By Josh Davis, Associate Editor

(Feb. 14, 2019) The Berlin Board of Appeals last Wednesday tabled a requested setback reduction for a residential accessory building, although one of the main concerns stated by board members was later found not to apply.

Just minutes before the appeals board meeting, homeowners Daniel and Naquelle Jacobs were given approval by the Berlin Historic Commission to replace a dilapidated garage for their 105 South Main Street home with a new, larger pole building.

They also had to appear before the appeals board, however, because the structure as proposed would require a variance from the zoning code’s setback requirements, from six feet to just two feet.

Daniel Jacobs said he and his wife moved to Berlin in May and they wanted to make improvements to the garage in order to house several vehicles. However, in going over plans with a contractor, Jacobs said they realized doing so would cost them a parking space.

Jacobs said the new building would be 24 feet by 24 feet and would replace the footprint of the current garage, along with a parking space to its left.

“We have a shared driveway,” he said. “With the narrowness of the lot, if we don’t have the variance, the building would have to be shifted three feet to the right, which would cause us to lose one of our parking spots … or [they would] have to do a lot of additional work to the back yard to regain that.

“As you know, living on Main Street in Berlin, parking is kind of at a premium as it is,” Jacobs added.

One neighbor, Bryan Brushmiller, also has a nonconforming setback for an accessory building, although that structure apparently predates town code, according to Planning Director Dave Engelhart.

“The side yard setback was … not enforced back when that was put there,” Engelhart said.

Jacobs said he spoke with Brushmiller and several other homeowners nearby, who had no issue with his plans.
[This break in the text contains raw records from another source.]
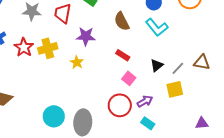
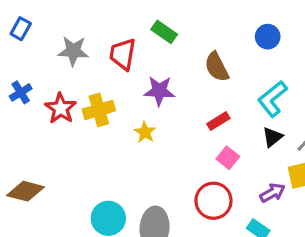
cyan L-shape: (157, 27) -> (272, 99), moved, turned 90
red rectangle: (123, 55) -> (218, 121), turned -64
purple arrow: (145, 101) -> (272, 193), moved

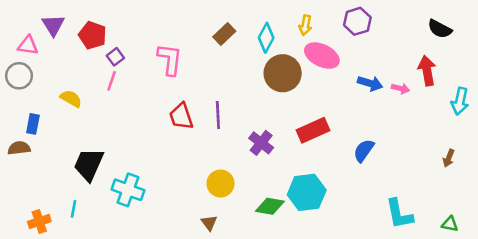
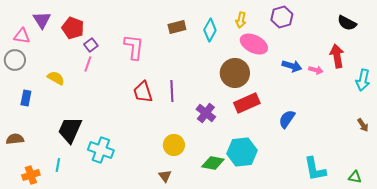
brown rectangle: (224, 34) -> (177, 27), turned 30
brown circle: (283, 73) -> (235, 73), moved
brown semicircle: (19, 148) -> (15, 139), moved
brown arrow: (449, 158) -> (363, 125), moved, turned -56

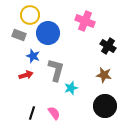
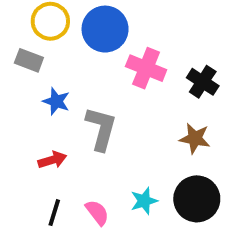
pink cross: (85, 21) -> (146, 68), moved
blue circle: (48, 33) -> (105, 29), moved
red arrow: (26, 75) -> (52, 160), moved
cyan star: (71, 88) -> (144, 201), moved

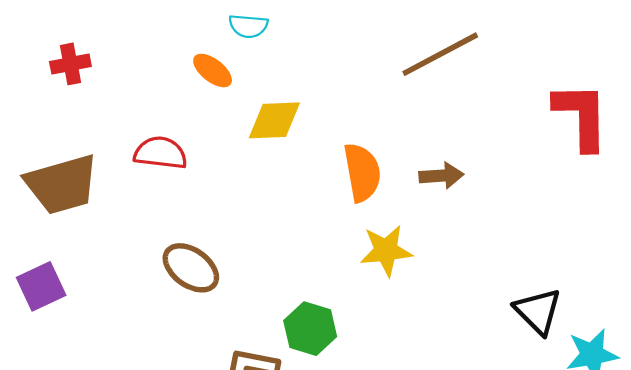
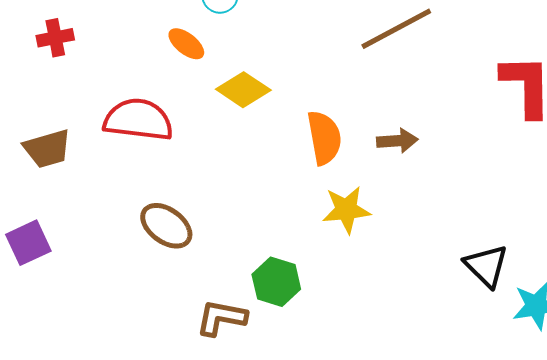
yellow diamond: (274, 120) -> (243, 90), turned 36
red semicircle: (160, 153) -> (138, 120), size x1.4
brown trapezoid: (62, 184) -> (47, 149), size x0.7

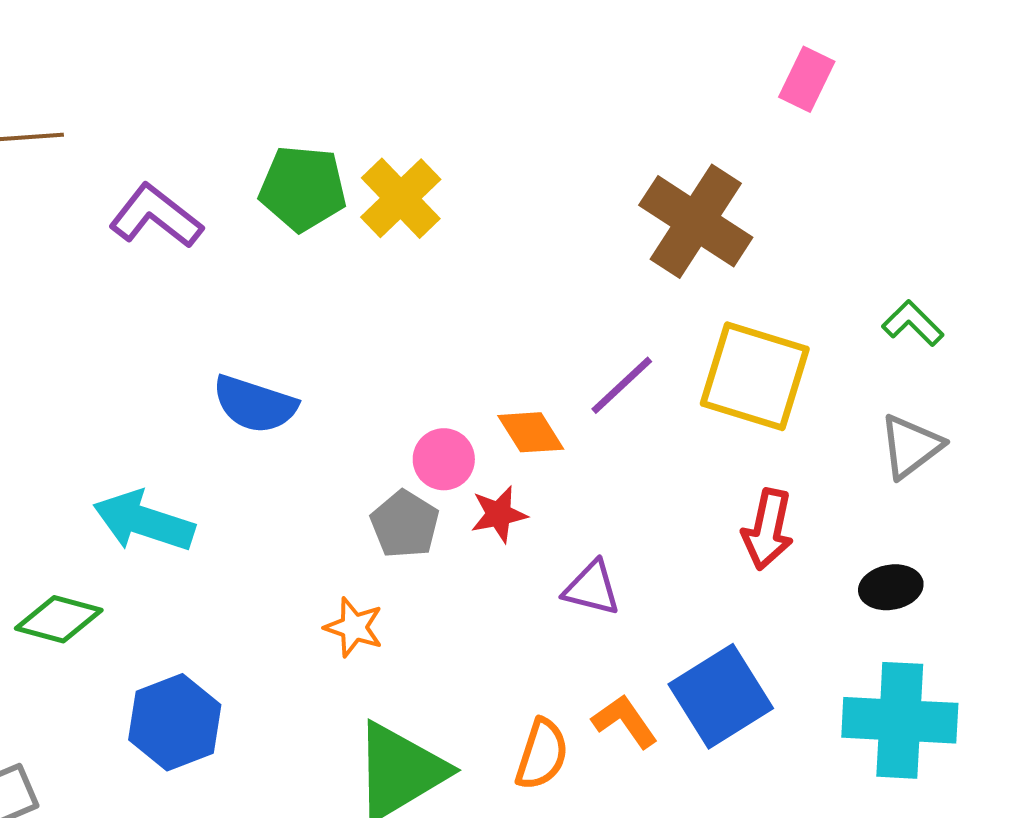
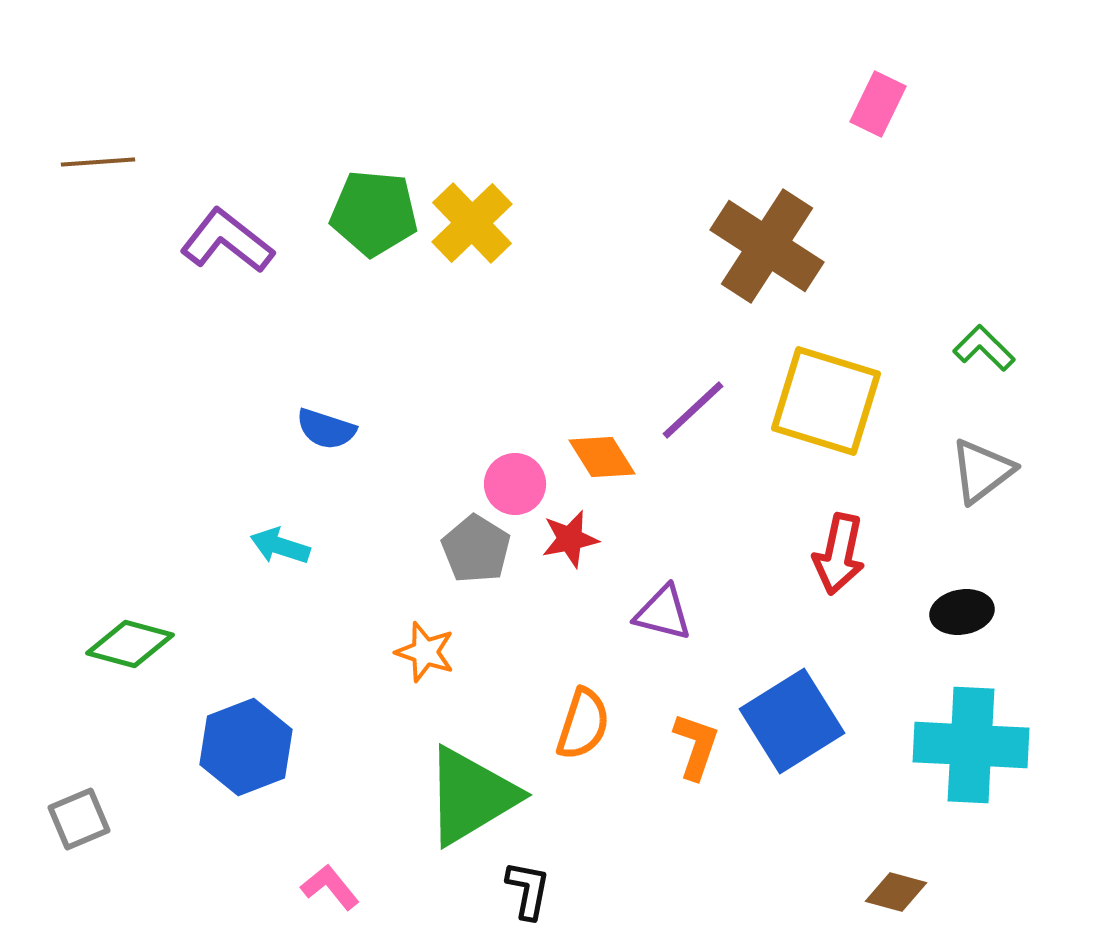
blue semicircle: (255, 404) -> (326, 429), size x0.7
cyan arrow: (144, 521) -> (280, 546), moved, size x0.6
orange L-shape: (625, 721) -> (696, 746), turned 54
orange semicircle: (542, 754) -> (583, 724), moved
Brushmiller coauthored a letter saying as much, and seven other homeowners signed a document stating they also had no objections.

Board member Jay Knerr suggested building behind the existing garage, but Jacobs said there is a large tree in the way “probably hundreds and hundreds of years old.”

“There’s also another little shed back there too,” he added.

Board Chairman Joe Moore said in Ocean City, when there is an adjacent property with a similar situation, it transforms the request for a variance to the less-rigid special exception, but that is not the case in Berlin.

Moore said the board was “struggling with [the] notion of hardship,” which is a condition for a variance. He added economic situations do not constitute hardship, “so it would be something other than that.”

Moore also wondered if fire code prevented two buildings from being set so close together, referring to the structure on Brushmiller’s property.

“I would hate to see this get to a point where the fire marshal says that this request does not comport,” he said.

Moore asked Engelhart to speak to the fire marshal and the board agreed to table the matter.

Engelhart, by the following morning, said he’d already spoken with someone from the fire marshal’s office.

“They would have no involvement or inspections required for a detached pole building or garage here in Berlin, or anywhere in Worcester County unless there was a dwelling unit included (in this case there is not),” Engelhart said in an email. “The MD State Fire Code also doesn’t have any requirements for this placement or use.”

No additional Berlin Board of Appeals meetings were set as of press time.